Configuring Fault Tolerance
Also available as:
PDF
loading table of contents...

Configuring ResourceManager High Availability

You can configure ResourceManager High Availability to avoid windows of cluster downtime.

This guide provides instructions on setting up the ResourceManager (RM) High Availability (HA) feature in a HDFS cluster. The Active and Standby ResourceManagers embed the ZooKeeper-based ActiveStandbyElector to determine which ResourceManager should be active.

Note
Note

This guide assumes that an existing HDP cluster has been manually installed and deployed. It provides instructions on how to manually enable ResourceManager HA on top of the existing cluster.

The ResourceManager is a single point of failure (SPOF) in an HDFS cluster. Each cluster has a single ResourceManager, and if that machine or process become unavailable, the entire cluster will be unavailable until the ResourceManager is either restarted or started on a separate machine. This situation impacts the total availability of the HDFS cluster in two major ways:

  • In the case of an unplanned event such as a machine crash, the cluster will be unavailable until an operator restarts the ResourceManager.
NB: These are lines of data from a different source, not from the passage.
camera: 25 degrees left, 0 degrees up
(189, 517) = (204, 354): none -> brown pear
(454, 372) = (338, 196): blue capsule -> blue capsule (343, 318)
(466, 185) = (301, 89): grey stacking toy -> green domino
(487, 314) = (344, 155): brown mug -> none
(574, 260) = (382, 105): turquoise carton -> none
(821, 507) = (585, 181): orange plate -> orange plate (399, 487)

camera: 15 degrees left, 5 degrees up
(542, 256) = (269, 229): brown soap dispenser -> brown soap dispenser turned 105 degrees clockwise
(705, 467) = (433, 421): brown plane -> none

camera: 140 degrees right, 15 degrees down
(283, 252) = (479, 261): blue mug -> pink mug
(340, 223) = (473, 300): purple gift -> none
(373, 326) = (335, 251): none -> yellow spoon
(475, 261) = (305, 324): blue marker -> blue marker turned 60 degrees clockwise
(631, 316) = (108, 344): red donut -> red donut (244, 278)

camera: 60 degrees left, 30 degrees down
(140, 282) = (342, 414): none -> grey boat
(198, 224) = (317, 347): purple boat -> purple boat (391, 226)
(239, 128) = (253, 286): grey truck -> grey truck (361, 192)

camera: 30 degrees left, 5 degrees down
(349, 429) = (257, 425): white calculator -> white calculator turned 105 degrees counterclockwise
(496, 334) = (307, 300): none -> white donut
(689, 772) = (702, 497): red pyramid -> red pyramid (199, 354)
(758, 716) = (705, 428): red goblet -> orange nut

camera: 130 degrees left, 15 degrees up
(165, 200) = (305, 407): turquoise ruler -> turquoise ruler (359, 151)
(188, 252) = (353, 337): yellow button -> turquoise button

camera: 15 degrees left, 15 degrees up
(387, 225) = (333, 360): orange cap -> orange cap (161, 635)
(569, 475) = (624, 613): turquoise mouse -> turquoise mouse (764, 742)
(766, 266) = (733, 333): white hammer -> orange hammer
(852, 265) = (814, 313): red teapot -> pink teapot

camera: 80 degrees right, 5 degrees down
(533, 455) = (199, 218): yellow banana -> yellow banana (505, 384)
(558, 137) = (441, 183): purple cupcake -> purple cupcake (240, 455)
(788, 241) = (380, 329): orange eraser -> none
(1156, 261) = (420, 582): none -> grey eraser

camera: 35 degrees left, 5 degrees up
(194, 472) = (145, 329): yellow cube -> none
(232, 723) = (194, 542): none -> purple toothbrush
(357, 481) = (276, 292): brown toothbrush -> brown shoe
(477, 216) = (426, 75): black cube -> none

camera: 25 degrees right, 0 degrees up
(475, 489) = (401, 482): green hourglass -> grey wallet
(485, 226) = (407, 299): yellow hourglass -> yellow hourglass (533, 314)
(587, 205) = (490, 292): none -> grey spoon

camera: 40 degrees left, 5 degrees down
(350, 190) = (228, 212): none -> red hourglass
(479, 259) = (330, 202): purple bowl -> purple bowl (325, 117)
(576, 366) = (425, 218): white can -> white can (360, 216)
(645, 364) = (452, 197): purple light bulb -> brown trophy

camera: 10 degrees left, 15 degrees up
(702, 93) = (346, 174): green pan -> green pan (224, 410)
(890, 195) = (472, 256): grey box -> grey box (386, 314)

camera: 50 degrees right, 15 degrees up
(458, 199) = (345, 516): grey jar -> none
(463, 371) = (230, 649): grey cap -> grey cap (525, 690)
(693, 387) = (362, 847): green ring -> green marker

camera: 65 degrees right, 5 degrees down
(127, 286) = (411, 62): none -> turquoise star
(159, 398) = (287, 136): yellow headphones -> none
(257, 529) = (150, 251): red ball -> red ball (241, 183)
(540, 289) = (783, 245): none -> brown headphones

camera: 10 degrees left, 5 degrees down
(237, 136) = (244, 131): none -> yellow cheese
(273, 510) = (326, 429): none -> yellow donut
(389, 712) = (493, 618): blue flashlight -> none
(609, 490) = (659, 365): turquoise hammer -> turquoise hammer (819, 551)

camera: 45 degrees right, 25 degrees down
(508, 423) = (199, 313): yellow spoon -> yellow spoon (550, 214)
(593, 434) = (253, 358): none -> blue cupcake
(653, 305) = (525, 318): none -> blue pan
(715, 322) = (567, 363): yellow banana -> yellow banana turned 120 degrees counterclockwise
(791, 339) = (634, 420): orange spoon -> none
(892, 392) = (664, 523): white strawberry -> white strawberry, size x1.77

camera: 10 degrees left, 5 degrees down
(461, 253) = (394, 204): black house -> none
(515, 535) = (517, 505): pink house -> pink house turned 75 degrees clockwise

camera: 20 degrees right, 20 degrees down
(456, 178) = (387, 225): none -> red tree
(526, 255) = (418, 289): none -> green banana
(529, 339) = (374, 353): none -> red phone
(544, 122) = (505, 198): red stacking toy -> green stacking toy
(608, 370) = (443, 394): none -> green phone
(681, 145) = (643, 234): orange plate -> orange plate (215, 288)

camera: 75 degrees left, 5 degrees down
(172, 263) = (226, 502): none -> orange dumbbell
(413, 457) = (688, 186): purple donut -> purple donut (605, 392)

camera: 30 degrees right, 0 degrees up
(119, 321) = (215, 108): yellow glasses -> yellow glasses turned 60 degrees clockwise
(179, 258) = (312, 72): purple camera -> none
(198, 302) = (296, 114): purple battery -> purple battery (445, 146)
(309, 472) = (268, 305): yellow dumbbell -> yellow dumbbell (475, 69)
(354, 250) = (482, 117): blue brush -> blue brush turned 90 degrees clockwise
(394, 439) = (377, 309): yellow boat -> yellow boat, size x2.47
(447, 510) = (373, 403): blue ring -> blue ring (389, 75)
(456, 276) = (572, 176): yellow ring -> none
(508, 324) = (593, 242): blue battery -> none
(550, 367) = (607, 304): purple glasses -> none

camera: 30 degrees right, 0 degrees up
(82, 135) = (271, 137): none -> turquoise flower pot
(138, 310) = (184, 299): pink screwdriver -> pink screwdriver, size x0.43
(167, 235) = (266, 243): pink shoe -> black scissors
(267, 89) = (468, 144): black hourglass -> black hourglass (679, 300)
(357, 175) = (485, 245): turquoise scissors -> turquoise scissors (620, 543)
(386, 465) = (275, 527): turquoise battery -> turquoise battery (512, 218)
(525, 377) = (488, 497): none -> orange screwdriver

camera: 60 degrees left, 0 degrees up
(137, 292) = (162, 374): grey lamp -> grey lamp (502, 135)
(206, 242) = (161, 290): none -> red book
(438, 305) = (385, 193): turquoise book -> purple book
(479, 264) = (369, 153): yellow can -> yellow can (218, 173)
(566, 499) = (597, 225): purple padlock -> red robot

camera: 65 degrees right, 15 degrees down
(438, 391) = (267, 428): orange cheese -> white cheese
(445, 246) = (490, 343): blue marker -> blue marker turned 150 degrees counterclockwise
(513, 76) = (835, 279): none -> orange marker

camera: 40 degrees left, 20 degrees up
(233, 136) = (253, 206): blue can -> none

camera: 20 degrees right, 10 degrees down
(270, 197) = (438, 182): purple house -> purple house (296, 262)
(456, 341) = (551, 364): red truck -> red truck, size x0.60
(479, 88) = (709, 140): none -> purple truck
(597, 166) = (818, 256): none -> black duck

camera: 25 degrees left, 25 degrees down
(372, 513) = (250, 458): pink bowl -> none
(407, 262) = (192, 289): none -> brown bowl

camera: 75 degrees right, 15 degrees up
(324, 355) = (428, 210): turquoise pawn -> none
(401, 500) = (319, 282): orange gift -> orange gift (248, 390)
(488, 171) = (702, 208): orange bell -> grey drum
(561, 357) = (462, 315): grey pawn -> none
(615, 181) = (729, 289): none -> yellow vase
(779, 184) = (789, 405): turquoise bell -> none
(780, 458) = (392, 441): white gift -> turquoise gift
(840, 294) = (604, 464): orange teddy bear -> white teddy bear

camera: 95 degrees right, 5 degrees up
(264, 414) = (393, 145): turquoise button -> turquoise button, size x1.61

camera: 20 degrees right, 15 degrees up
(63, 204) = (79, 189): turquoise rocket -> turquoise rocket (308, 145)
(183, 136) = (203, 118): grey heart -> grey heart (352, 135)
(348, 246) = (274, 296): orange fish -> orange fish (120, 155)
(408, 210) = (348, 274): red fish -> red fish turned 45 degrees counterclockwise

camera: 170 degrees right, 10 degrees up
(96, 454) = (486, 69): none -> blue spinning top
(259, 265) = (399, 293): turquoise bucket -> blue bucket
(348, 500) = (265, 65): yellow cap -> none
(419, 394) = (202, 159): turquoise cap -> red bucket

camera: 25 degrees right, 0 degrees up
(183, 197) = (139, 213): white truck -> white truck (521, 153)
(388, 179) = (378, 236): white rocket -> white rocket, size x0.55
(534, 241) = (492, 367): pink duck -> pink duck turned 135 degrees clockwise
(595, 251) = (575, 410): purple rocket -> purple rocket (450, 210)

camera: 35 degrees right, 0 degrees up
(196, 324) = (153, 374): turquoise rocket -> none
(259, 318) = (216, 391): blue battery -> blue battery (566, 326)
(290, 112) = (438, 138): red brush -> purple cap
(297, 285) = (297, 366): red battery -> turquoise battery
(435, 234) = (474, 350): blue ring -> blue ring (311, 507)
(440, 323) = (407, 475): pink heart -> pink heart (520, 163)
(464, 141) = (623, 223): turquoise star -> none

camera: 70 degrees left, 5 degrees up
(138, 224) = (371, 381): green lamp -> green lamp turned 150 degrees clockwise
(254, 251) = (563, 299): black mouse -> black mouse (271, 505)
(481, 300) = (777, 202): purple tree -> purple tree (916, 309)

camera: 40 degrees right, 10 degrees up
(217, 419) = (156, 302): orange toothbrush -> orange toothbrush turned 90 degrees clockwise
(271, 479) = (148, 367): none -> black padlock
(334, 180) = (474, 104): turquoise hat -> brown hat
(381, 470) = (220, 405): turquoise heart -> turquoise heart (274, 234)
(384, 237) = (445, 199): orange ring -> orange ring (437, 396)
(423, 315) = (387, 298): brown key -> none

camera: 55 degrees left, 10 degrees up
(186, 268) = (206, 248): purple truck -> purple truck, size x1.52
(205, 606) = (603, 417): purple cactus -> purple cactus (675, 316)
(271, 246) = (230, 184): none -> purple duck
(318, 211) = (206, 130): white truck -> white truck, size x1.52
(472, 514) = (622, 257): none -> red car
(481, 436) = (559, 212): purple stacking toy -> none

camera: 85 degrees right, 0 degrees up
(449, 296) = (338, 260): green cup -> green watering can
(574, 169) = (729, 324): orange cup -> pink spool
  • Planned maintenance events such as software or hardware upgrades on the ResourceManager machine result in windows of cluster downtime.

The ResourceManager HA feature addresses these problems. This feature enables you to run redundant ResourceManagers in the same cluster in an Active/Passive configuration with a hot standby. This mechanism thus facilitates either a fast failover to the standby ResourceManager during machine crash, or a graceful administrator-initiated failover during planned maintenance.